Source data ->
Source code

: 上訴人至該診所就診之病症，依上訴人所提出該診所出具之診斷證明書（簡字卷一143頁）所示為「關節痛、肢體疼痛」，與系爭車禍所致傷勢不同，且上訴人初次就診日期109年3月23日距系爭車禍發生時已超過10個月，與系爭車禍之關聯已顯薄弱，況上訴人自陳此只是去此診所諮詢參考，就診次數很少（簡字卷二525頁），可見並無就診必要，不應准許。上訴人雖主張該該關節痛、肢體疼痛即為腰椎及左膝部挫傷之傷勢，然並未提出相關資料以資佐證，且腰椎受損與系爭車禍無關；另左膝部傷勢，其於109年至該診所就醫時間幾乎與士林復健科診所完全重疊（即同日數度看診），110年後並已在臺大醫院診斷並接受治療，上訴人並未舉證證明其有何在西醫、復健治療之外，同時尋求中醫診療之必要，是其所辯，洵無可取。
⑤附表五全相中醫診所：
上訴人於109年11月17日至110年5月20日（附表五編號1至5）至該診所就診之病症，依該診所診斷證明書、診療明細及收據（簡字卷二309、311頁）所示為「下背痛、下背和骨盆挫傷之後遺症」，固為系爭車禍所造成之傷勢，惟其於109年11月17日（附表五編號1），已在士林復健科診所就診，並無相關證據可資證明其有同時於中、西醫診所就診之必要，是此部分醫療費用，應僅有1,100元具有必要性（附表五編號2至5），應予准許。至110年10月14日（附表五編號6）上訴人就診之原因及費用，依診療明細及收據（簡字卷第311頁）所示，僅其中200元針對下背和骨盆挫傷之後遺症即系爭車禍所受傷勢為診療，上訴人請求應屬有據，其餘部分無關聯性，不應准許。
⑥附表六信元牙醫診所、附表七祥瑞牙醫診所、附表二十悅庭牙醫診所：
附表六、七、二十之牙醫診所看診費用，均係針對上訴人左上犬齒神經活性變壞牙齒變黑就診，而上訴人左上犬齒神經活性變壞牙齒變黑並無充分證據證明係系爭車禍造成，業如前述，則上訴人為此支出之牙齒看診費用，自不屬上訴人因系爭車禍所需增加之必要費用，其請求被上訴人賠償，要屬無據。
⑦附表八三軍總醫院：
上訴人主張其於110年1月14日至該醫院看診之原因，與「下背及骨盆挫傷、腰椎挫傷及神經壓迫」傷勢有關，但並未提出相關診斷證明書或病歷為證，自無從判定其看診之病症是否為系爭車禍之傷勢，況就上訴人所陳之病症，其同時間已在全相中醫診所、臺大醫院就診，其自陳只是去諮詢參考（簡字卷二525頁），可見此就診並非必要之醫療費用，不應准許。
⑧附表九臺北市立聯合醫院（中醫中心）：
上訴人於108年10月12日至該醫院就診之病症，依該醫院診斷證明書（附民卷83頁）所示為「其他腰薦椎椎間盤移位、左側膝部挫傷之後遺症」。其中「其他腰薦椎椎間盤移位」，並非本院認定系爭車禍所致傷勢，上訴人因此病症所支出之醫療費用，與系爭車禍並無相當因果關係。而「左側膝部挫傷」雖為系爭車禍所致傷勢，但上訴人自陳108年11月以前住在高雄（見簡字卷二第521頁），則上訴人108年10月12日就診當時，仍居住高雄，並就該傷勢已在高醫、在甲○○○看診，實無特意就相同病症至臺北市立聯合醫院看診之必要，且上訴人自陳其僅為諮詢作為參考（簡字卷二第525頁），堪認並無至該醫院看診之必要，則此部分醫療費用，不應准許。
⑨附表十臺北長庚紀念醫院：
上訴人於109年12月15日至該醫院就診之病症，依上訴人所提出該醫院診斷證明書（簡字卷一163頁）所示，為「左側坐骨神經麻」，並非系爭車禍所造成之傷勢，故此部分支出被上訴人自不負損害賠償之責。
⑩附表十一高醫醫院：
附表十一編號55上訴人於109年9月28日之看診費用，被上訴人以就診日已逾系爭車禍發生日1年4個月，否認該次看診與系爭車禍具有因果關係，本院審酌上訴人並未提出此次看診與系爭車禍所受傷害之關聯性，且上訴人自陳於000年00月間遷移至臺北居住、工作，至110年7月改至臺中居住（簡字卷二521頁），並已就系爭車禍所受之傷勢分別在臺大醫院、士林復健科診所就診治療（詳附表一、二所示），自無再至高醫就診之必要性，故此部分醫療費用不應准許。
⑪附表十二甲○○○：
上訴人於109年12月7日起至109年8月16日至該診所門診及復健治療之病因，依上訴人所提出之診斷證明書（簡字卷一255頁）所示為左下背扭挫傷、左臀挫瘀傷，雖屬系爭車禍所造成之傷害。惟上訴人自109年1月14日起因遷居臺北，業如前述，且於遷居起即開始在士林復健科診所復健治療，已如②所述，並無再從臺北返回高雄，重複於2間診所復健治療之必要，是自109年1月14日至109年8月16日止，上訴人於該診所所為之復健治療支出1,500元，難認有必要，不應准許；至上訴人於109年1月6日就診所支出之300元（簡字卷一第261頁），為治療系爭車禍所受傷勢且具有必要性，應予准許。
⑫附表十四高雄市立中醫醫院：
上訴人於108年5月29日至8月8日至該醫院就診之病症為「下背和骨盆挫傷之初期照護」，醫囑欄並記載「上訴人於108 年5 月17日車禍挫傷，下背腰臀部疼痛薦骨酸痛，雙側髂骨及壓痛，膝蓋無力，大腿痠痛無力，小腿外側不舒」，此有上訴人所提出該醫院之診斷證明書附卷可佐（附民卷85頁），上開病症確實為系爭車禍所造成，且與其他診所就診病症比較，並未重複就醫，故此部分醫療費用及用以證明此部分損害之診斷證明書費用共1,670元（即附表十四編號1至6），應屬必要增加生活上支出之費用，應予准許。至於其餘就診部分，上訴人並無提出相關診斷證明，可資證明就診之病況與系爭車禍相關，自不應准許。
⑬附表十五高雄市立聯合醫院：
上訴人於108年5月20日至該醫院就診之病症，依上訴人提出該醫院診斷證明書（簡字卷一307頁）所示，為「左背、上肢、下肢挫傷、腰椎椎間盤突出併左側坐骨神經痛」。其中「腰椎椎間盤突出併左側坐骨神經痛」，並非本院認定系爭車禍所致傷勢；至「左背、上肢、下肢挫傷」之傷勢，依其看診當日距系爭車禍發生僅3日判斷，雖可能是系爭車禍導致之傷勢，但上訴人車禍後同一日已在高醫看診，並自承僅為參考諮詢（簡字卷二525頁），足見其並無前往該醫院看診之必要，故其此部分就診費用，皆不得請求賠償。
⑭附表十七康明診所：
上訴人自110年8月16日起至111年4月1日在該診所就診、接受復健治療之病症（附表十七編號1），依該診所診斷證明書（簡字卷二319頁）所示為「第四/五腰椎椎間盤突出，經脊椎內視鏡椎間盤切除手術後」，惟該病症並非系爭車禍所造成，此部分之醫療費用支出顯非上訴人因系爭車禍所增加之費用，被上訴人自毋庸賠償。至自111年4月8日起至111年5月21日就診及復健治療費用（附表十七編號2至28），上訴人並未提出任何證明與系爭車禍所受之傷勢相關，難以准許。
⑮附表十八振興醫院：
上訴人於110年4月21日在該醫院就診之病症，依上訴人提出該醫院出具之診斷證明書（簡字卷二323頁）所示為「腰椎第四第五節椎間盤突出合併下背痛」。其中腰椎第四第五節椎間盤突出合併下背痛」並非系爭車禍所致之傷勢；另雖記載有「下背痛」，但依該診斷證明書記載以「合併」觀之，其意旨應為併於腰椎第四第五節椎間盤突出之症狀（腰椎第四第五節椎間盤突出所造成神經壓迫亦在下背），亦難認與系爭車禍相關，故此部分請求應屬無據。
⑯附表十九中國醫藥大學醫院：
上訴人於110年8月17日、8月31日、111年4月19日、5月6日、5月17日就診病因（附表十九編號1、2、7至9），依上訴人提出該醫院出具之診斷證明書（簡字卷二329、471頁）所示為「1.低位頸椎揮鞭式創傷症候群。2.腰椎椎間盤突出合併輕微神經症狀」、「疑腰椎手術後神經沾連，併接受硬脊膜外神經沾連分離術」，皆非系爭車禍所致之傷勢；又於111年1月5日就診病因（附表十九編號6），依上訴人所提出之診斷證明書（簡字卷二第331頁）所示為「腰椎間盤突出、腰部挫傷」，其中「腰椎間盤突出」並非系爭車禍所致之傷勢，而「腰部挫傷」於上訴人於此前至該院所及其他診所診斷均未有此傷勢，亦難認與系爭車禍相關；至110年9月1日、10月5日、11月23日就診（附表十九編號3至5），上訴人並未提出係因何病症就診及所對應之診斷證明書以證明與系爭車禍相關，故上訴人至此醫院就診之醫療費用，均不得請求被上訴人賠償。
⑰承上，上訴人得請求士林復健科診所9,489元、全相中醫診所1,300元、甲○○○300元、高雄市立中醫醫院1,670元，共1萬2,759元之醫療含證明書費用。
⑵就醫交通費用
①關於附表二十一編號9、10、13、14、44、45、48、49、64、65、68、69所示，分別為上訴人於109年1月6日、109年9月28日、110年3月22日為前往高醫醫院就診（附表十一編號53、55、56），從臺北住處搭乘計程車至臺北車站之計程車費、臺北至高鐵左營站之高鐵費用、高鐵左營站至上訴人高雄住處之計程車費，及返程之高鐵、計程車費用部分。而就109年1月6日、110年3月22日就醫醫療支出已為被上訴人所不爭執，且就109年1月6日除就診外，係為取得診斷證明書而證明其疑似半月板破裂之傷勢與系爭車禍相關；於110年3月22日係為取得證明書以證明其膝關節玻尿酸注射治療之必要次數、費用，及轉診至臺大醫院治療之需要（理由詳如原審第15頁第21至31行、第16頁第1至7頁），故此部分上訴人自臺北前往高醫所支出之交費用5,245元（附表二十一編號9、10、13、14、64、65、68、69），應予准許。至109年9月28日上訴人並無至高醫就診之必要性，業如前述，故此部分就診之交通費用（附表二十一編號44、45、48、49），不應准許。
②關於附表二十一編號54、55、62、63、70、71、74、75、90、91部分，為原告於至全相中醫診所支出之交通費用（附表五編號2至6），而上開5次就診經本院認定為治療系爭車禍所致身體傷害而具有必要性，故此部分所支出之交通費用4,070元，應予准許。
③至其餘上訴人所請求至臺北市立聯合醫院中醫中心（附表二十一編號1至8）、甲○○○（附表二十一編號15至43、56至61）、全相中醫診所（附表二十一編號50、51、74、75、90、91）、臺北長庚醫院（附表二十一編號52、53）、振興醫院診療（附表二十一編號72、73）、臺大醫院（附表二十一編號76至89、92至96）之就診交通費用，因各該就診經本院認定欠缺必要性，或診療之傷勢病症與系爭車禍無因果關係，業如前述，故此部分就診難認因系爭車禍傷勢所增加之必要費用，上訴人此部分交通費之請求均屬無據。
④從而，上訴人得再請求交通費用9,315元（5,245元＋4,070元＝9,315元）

Task goal ->
Copy the entries above exactly, but only from the line holding "上訴人主張其於110年1月1" through the line holding "⑧附表九臺北市立聯合醫院（中醫中心）：", both included.

Answer space ->
上訴人主張其於110年1月14日至該醫院看診之原因，與「下背及骨盆挫傷、腰椎挫傷及神經壓迫」傷勢有關，但並未提出相關診斷證明書或病歷為證，自無從判定其看診之病症是否為系爭車禍之傷勢，況就上訴人所陳之病症，其同時間已在全相中醫診所、臺大醫院就診，其自陳只是去諮詢參考（簡字卷二525頁），可見此就診並非必要之醫療費用，不應准許。
⑧附表九臺北市立聯合醫院（中醫中心）：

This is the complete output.